3) L’action européenne est-elle à même de contribuer à une telle entreprise de « réhabilitation » ? Est-ce cela passe par sa démocratisation ?
Oui et non… L’Union européenne fait historiquement partie du problème. Elle a été un des laboratoires des nouvelles alliances qui se sont nouées avec les acteurs et professionnels des marchés et la voix du public peine à se frayer un chemin dans les méandres d’une politique européenne dont la pente bureaucratique a été renforcée par le gouvernement de l’euro. Mais les crises financières et pandémiques ont ébranlé pas mal de certitudes : d’abord parce qu’on s’accorde aujourd’hui sur le fait que la gestion austéritaire et autoritaire de la crise grecque a été un échec économique, politique et social ; et ensuite parce que la gestion de la crise pandémique comme l’enjeu de transition écologique ont remis l’investissement public et l’endettement commun au cœur de la réponse européenne. Le Plan de relance européen et ses ramifications nationales montrent donc une première inflexion au-delà du consensus qui avait prévalu après le traité de Maastricht.

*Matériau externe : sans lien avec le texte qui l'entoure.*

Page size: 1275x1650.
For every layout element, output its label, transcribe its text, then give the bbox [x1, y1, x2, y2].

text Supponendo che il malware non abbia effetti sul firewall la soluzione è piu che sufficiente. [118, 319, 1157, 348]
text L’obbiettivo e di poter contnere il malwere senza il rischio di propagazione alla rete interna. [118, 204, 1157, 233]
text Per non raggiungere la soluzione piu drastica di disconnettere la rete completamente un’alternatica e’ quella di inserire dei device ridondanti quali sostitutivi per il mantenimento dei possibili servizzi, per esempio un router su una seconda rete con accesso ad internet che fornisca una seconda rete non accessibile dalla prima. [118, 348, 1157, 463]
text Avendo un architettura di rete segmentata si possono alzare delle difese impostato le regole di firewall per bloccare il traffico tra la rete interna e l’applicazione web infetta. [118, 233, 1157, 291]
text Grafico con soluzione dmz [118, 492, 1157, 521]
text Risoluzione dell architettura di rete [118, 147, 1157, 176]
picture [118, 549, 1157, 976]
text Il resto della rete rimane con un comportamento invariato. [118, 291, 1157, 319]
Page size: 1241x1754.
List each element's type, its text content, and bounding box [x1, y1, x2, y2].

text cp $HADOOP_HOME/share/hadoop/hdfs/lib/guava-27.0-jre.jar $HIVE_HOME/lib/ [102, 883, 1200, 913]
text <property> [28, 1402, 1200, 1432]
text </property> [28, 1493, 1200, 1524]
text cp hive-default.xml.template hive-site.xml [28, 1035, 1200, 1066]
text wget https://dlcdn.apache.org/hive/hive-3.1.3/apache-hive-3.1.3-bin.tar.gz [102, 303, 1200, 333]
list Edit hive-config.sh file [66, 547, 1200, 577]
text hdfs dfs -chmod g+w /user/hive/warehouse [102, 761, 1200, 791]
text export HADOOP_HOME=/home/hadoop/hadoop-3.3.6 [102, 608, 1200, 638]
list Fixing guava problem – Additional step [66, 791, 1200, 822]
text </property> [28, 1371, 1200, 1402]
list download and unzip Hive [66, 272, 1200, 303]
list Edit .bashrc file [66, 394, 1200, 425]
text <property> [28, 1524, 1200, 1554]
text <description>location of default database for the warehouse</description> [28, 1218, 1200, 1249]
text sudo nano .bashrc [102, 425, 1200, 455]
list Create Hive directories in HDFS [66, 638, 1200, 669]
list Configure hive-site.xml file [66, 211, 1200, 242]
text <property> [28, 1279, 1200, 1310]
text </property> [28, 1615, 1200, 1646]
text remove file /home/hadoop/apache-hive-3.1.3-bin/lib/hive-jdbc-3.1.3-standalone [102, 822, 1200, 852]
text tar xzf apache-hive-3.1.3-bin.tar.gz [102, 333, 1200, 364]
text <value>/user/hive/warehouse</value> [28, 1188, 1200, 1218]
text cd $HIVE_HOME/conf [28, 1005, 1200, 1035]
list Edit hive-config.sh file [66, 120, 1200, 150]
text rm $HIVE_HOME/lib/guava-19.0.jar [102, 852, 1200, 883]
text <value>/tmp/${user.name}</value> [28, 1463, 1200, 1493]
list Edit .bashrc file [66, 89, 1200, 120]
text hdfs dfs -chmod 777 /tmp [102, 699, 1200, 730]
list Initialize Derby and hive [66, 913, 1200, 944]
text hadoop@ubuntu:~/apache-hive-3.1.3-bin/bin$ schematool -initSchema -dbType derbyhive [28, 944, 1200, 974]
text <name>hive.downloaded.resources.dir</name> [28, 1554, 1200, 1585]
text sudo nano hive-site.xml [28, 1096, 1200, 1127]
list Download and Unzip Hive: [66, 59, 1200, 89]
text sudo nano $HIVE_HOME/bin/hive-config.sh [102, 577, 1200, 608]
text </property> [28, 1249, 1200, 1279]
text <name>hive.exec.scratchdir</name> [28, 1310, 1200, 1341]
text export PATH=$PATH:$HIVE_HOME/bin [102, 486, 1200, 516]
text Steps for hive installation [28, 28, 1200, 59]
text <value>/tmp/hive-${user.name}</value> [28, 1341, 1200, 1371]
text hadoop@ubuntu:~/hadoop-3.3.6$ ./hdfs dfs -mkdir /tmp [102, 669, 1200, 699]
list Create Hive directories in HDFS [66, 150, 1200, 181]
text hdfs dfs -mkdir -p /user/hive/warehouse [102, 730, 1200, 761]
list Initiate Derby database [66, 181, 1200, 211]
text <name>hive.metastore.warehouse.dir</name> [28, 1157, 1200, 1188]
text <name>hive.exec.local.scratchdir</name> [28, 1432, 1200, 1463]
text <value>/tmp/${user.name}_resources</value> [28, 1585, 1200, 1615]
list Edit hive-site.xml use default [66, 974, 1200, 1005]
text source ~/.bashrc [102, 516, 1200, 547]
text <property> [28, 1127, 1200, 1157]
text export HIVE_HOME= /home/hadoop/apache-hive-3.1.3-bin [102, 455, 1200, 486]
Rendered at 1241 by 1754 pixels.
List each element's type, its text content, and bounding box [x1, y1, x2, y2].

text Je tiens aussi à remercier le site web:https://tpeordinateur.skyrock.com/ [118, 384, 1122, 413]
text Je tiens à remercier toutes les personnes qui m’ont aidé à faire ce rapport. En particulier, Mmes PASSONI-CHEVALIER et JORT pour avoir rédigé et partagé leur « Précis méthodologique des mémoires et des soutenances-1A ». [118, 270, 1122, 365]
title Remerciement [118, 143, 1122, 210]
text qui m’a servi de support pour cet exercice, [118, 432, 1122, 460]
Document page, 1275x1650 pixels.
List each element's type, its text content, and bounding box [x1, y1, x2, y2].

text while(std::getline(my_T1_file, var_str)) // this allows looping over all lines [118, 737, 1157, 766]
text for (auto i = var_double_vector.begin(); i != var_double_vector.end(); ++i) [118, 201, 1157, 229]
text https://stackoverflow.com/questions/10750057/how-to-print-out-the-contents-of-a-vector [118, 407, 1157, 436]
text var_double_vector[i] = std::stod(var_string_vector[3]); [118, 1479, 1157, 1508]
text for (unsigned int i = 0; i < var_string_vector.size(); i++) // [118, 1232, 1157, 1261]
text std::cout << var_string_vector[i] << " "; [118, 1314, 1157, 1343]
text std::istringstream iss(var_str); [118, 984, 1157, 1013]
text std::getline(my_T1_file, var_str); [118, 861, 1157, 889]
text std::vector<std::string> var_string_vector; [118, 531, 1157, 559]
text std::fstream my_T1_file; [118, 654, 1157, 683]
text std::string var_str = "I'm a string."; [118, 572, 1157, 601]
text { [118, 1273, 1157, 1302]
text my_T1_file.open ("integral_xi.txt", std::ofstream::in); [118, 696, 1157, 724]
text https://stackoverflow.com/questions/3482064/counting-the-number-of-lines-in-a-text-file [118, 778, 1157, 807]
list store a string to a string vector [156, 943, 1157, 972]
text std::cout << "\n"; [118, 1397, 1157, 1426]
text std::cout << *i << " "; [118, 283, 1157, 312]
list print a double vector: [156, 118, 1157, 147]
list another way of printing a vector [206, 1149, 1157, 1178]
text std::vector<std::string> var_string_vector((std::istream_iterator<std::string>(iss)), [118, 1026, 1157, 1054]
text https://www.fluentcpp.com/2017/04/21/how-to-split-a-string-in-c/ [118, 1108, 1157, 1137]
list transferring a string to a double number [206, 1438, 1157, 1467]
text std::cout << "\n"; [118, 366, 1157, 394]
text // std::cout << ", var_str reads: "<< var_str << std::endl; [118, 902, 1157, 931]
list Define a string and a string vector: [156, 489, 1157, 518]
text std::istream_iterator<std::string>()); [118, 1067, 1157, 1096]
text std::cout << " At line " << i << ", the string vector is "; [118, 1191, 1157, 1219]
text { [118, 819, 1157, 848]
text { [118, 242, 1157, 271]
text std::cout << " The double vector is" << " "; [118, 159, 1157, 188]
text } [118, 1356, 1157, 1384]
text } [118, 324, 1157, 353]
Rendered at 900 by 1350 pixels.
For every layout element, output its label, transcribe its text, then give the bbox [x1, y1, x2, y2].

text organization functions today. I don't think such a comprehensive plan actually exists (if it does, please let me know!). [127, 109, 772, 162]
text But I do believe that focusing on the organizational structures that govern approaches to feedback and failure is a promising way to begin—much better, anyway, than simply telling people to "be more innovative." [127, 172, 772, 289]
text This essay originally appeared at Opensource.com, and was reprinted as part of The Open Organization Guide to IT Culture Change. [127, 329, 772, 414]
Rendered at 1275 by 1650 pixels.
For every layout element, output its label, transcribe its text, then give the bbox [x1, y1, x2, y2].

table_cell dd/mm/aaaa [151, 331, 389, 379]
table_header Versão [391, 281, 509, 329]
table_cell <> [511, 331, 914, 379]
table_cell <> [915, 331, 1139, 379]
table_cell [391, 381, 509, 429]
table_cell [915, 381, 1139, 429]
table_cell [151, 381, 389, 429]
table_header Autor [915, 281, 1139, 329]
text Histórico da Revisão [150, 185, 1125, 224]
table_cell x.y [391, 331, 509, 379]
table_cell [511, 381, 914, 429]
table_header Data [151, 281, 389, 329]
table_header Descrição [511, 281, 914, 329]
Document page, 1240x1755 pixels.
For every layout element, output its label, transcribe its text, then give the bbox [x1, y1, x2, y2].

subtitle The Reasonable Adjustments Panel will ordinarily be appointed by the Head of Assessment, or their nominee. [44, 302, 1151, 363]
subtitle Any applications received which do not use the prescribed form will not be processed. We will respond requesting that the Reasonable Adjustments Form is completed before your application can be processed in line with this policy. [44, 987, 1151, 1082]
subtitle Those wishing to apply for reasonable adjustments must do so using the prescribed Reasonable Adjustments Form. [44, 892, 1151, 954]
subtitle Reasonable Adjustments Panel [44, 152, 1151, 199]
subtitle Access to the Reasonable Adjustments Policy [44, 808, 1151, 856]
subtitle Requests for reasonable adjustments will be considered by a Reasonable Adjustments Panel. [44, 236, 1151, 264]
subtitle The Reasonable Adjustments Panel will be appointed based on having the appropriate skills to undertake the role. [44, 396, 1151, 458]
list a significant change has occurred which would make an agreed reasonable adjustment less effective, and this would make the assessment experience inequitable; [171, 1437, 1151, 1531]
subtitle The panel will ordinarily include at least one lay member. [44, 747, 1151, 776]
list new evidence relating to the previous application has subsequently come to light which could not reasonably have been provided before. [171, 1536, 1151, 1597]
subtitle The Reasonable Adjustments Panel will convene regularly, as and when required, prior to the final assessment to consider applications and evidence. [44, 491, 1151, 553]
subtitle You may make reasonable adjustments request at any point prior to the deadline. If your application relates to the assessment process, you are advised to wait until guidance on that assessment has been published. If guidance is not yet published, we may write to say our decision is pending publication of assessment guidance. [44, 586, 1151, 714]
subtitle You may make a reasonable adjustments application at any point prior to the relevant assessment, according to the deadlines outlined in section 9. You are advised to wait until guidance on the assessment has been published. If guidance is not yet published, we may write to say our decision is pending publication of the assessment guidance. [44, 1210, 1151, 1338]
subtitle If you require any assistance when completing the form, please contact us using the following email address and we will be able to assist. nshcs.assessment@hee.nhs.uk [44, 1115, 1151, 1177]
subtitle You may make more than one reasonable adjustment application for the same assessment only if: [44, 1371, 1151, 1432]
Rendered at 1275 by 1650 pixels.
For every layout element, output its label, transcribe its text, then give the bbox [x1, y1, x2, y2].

Reste que, alors même que les sommes en jeu sont considérables et que les tournants de politique publique qu’ils engagent sont essentiels (notamment sous l’angle de la transition écologique), ces Plans n’échappent pas à la pente bureaucratique, ni à une réelle opacité qui tient le public justement à bonne distance des lieux et des réseaux nationaux ou européens où sont définis ces nouvelles priorités. D’où l’utilité qu’il y a de continuer à réfléchir aux moyens politiques et institutionnels par lesquels on peut déjouer cette marginalisation du public et engager une re-démocratisation de ce nouveau gouvernement économique européen qui ne cesse de gagner en puissance. De ce point de vue, la proposition de Parlement transnational que nous avions faite avec Thomas Piketty n’était pas qu’une proposition institutionnelle : elle doit permettre de ré-arrimer ces nouveaux centres de pouvoir européen à la sphère du public.
– Antoine Vauchez, Public, Anamosa, 104 pages, 9 euros.